腫瘍ができる場所によって異なります。小さい場合は無症状のことが多いです が、CT やMRI などの検査機器の普及により脳ドックや頭部外傷などで検査を行う機会が増えたため、無症状で偶然発見されることも多くなっています。腫瘍が 大きくなるにつれて脳を圧迫するなどで症状が出現します。症状としては以下の ようなものがあります。
①頭痛、吐き気、嘔吐 :腫瘍が大きくなると脳の圧迫が強くなり、脳圧が上がるために出現する症状です。特に起床時に症状が強いのが特徴です。
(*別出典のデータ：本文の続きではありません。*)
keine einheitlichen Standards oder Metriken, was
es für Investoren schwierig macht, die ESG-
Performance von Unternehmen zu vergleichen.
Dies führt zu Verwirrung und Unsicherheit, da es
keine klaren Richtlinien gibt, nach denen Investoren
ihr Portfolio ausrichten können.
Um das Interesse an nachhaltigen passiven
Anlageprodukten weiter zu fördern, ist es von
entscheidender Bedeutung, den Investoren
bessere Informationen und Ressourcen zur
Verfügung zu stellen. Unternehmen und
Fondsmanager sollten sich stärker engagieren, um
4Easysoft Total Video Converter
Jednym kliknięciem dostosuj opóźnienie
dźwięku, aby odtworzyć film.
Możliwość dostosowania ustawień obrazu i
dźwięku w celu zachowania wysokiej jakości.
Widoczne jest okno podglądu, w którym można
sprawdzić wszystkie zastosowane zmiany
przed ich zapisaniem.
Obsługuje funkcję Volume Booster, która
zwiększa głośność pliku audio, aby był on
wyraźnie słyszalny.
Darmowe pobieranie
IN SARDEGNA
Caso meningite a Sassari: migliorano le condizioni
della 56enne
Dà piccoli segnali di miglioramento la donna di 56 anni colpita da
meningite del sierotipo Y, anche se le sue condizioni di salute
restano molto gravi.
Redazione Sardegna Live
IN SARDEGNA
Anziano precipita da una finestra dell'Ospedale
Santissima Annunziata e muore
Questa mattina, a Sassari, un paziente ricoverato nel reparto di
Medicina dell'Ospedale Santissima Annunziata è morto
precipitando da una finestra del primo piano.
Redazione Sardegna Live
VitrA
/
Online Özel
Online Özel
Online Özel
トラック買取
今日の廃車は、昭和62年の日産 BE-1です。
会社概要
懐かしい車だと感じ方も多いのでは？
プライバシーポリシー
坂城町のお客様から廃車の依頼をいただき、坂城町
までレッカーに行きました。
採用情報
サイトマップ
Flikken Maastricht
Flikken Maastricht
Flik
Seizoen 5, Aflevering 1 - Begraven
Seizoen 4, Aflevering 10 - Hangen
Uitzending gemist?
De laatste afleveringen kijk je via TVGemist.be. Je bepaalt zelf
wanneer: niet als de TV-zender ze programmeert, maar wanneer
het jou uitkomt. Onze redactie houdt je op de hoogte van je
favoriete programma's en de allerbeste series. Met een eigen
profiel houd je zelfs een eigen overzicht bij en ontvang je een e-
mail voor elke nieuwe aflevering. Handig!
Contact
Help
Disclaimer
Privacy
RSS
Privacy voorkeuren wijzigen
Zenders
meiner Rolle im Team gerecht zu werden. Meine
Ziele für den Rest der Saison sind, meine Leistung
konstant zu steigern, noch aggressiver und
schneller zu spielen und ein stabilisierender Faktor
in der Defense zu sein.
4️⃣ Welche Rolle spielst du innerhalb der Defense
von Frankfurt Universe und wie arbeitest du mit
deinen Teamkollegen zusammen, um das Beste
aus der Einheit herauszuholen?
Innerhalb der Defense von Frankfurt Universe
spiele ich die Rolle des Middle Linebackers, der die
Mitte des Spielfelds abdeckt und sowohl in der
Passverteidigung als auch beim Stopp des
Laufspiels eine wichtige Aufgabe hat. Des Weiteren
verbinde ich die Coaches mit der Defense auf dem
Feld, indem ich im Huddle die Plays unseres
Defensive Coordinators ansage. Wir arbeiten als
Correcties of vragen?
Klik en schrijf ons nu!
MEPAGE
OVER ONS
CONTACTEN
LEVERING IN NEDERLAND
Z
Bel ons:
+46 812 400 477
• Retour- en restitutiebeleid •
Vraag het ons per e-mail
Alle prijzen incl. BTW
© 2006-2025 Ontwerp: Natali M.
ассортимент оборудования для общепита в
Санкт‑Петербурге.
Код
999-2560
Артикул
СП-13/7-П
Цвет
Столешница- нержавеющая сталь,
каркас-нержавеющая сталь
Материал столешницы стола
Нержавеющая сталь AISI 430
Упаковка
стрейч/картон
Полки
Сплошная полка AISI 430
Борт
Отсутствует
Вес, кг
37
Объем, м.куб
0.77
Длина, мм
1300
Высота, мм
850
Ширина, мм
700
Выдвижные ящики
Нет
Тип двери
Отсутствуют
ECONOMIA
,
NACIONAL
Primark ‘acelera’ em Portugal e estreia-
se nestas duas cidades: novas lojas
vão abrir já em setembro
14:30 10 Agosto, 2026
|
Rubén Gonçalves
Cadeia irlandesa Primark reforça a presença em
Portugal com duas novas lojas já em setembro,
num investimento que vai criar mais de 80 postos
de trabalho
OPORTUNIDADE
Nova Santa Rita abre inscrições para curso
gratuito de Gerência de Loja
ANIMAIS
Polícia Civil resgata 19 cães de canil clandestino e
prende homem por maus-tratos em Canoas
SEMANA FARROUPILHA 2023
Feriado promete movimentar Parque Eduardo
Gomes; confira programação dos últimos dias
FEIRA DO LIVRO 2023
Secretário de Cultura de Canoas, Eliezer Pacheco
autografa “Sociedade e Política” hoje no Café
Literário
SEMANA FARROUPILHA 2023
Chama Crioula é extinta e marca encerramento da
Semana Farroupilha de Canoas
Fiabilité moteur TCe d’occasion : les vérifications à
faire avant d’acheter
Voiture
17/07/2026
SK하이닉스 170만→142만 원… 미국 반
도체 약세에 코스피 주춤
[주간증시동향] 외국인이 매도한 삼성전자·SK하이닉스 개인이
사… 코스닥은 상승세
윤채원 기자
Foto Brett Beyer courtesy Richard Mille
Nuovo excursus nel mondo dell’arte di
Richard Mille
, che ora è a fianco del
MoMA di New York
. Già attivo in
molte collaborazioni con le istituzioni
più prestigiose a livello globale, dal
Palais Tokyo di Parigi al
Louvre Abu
②痙攣発作:髄膜腫では他の脳腫瘍と比べても痙攣発作で発症することも多いようです。
③脳の機能障害による症状:腫瘍で圧迫を受けた脳組織の機能が低下しておこる症状です。腫瘍の発生部位により障害を受ける脳の部位も異なるため症状も様々です。手足の麻痺や歩行障害、感覚障害、言語障害などが多いですが、場所によってはめまいやふらつき、難聴、視力障害や視野欠損、ものが二重に見えるなどの症状が出ることもあります。物忘れなどの認知症のような症状を生じることもあります。
3.診断方法は?
よほど小さいものでない限り、頭部CTやMRIで診断できます。造影剤という診断用の薬を使うことでよりはっきりと脳と区別することができます。
4.治療は?
手術摘出により治癒が可能な脳腫瘍のひとつですが、手術による死亡を含めた合併症も少ないながら存在し ます。症状がない場合は手術をせずに様子を見ることが推奨されていますがいまだ議論のあるところです。それは髄膜腫の自然経過(どのぐらいの早さで大きくなるのかなど)はいまだ明らかにされていない(個々の患者により大きく異なる)ため、長期間大きくならず無症状のままで治療を必要としない方もいれば、比較的短期間で大きくなり症状を出す方もいます。腫瘍が大きくなって症状が出てからでは手術による合併症の危険性は上がります。また、部位によっては手術ができないような場合もあります。したがって、それぞれの患者様で個別に慎重に検討して決めていく必要があります。